**DIRECTIVE**
Scan the records below for the line with "X11127024Y-10549976D01*" and the line with "X11212738Y-10502357D02*". Repeat those two lines and every line between them exactly, and nothing else.
------ EXTRACTED RECORDS ------
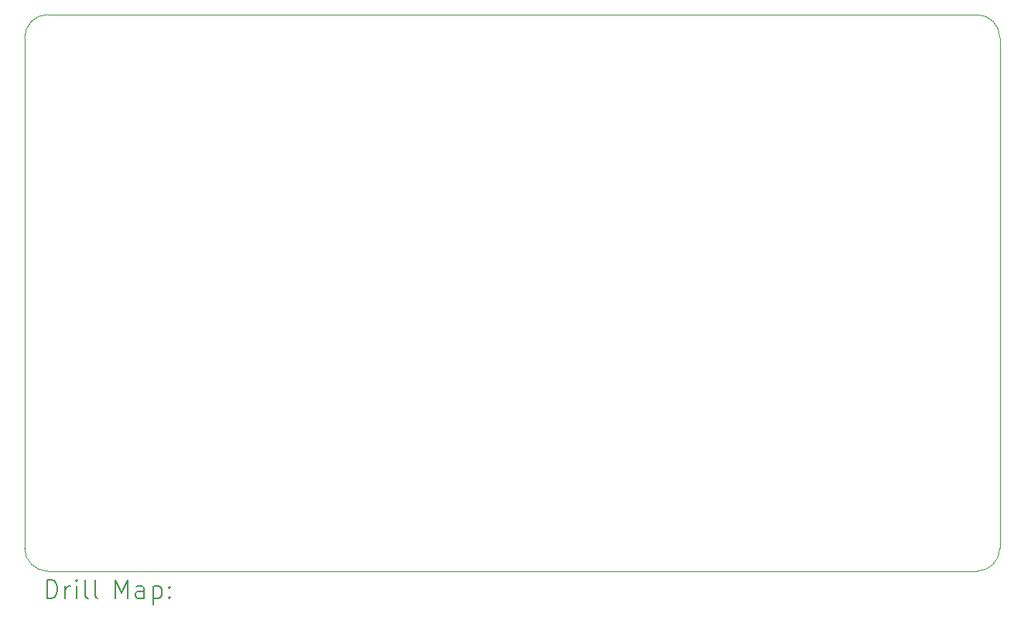
<source format=gbr>
%TF.GenerationSoftware,KiCad,Pcbnew,(7.0.0)*%
%TF.CreationDate,2023-04-11T17:04:37-06:00*%
%TF.ProjectId,EmbeddedSystemsPhaseA,456d6265-6464-4656-9453-797374656d73,rev?*%
%TF.SameCoordinates,Original*%
%TF.FileFunction,Drillmap*%
%TF.FilePolarity,Positive*%
%FSLAX45Y45*%
G04 Gerber Fmt 4.5, Leading zero omitted, Abs format (unit mm)*
G04 Created by KiCad (PCBNEW (7.0.0)) date 2023-04-11 17:04:37*
%MOMM*%
%LPD*%
G01*
G04 APERTURE LIST*
%ADD10C,0.050000*%
%ADD11C,0.200000*%
G04 APERTURE END LIST*
D10*
X10254000Y-4158000D02*
G75*
G03*
X10000000Y-4412000I0J-254000D01*
G01*
X10000000Y-4412000D02*
X10000000Y-10000000D01*
X20668000Y-4412000D02*
X20668000Y-10000000D01*
X20414000Y-10254000D02*
G75*
G03*
X20668000Y-10000000I0J254000D01*
G01*
X10000000Y-10000000D02*
G75*
G03*
X10254000Y-10254000I254000J0D01*
G01*
X20668000Y-4412000D02*
G75*
G03*
X20414000Y-4158000I-254000J0D01*
G01*
X10254000Y-4158000D02*
X20414000Y-4158000D01*
X10254000Y-10254000D02*
X20414000Y-10254000D01*
D11*
X10245119Y-10549976D02*
X10245119Y-10349976D01*
X10245119Y-10349976D02*
X10292738Y-10349976D01*
X10292738Y-10349976D02*
X10321309Y-10359500D01*
X10321309Y-10359500D02*
X10340357Y-10378548D01*
X10340357Y-10378548D02*
X10349881Y-10397595D01*
X10349881Y-10397595D02*
X10359405Y-10435690D01*
X10359405Y-10435690D02*
X10359405Y-10464262D01*
X10359405Y-10464262D02*
X10349881Y-10502357D01*
X10349881Y-10502357D02*
X10340357Y-10521405D01*
X10340357Y-10521405D02*
X10321309Y-10540452D01*
X10321309Y-10540452D02*
X10292738Y-10549976D01*
X10292738Y-10549976D02*
X10245119Y-10549976D01*
X10445119Y-10549976D02*
X10445119Y-10416643D01*
X10445119Y-10454738D02*
X10454643Y-10435690D01*
X10454643Y-10435690D02*
X10464167Y-10426167D01*
X10464167Y-10426167D02*
X10483214Y-10416643D01*
X10483214Y-10416643D02*
X10502262Y-10416643D01*
X10568928Y-10549976D02*
X10568928Y-10416643D01*
X10568928Y-10349976D02*
X10559405Y-10359500D01*
X10559405Y-10359500D02*
X10568928Y-10369024D01*
X10568928Y-10369024D02*
X10578452Y-10359500D01*
X10578452Y-10359500D02*
X10568928Y-10349976D01*
X10568928Y-10349976D02*
X10568928Y-10369024D01*
X10692738Y-10549976D02*
X10673690Y-10540452D01*
X10673690Y-10540452D02*
X10664167Y-10521405D01*
X10664167Y-10521405D02*
X10664167Y-10349976D01*
X10797500Y-10549976D02*
X10778452Y-10540452D01*
X10778452Y-10540452D02*
X10768928Y-10521405D01*
X10768928Y-10521405D02*
X10768928Y-10349976D01*
X10993690Y-10549976D02*
X10993690Y-10349976D01*
X10993690Y-10349976D02*
X11060357Y-10492833D01*
X11060357Y-10492833D02*
X11127024Y-10349976D01*
X11127024Y-10349976D02*
X11127024Y-10549976D01*
X11307976Y-10549976D02*
X11307976Y-10445214D01*
X11307976Y-10445214D02*
X11298452Y-10426167D01*
X11298452Y-10426167D02*
X11279405Y-10416643D01*
X11279405Y-10416643D02*
X11241309Y-10416643D01*
X11241309Y-10416643D02*
X11222262Y-10426167D01*
X11307976Y-10540452D02*
X11288928Y-10549976D01*
X11288928Y-10549976D02*
X11241309Y-10549976D01*
X11241309Y-10549976D02*
X11222262Y-10540452D01*
X11222262Y-10540452D02*
X11212738Y-10521405D01*
X11212738Y-10521405D02*
X11212738Y-10502357D01*
X11212738Y-10502357D02*
X11222262Y-10483310D01*
X11222262Y-10483310D02*
X11241309Y-10473786D01*
X11241309Y-10473786D02*
X11288928Y-10473786D01*
X11288928Y-10473786D02*
X11307976Y-10464262D01*
X11403214Y-10416643D02*
X11403214Y-10616643D01*
X11403214Y-10426167D02*
X11422262Y-10416643D01*
X11422262Y-10416643D02*
X11460357Y-10416643D01*
X11460357Y-10416643D02*
X11479405Y-10426167D01*
X11479405Y-10426167D02*
X11488928Y-10435690D01*
X11488928Y-10435690D02*
X11498452Y-10454738D01*
X11498452Y-10454738D02*
X11498452Y-10511881D01*
X11498452Y-10511881D02*
X11488928Y-10530929D01*
X11488928Y-10530929D02*
X11479405Y-10540452D01*
X11479405Y-10540452D02*
X11460357Y-10549976D01*
X11460357Y-10549976D02*
X11422262Y-10549976D01*
X11422262Y-10549976D02*
X11403214Y-10540452D01*
X11584166Y-10530929D02*
X11593690Y-10540452D01*
X11593690Y-10540452D02*
X11584166Y-10549976D01*
X11584166Y-10549976D02*
X11574643Y-10540452D01*
X11574643Y-10540452D02*
X11584166Y-10530929D01*
X11584166Y-10530929D02*
X11584166Y-10549976D01*
X11584166Y-10426167D02*
X11593690Y-10435690D01*
X11593690Y-10435690D02*
X11584166Y-10445214D01*
X11584166Y-10445214D02*
X11574643Y-10435690D01*
X11574643Y-10435690D02*
X11584166Y-10426167D01*
X11584166Y-10426167D02*
X11584166Y-10445214D01*
M02*

</source>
------
**REPLY TO THE EXERCISE**
X11127024Y-10549976D01*
X11307976Y-10549976D02*
X11307976Y-10445214D01*
X11307976Y-10445214D02*
X11298452Y-10426167D01*
X11298452Y-10426167D02*
X11279405Y-10416643D01*
X11279405Y-10416643D02*
X11241309Y-10416643D01*
X11241309Y-10416643D02*
X11222262Y-10426167D01*
X11307976Y-10540452D02*
X11288928Y-10549976D01*
X11288928Y-10549976D02*
X11241309Y-10549976D01*
X11241309Y-10549976D02*
X11222262Y-10540452D01*
X11222262Y-10540452D02*
X11212738Y-10521405D01*
X11212738Y-10521405D02*
X11212738Y-10502357D01*
X11212738Y-10502357D02*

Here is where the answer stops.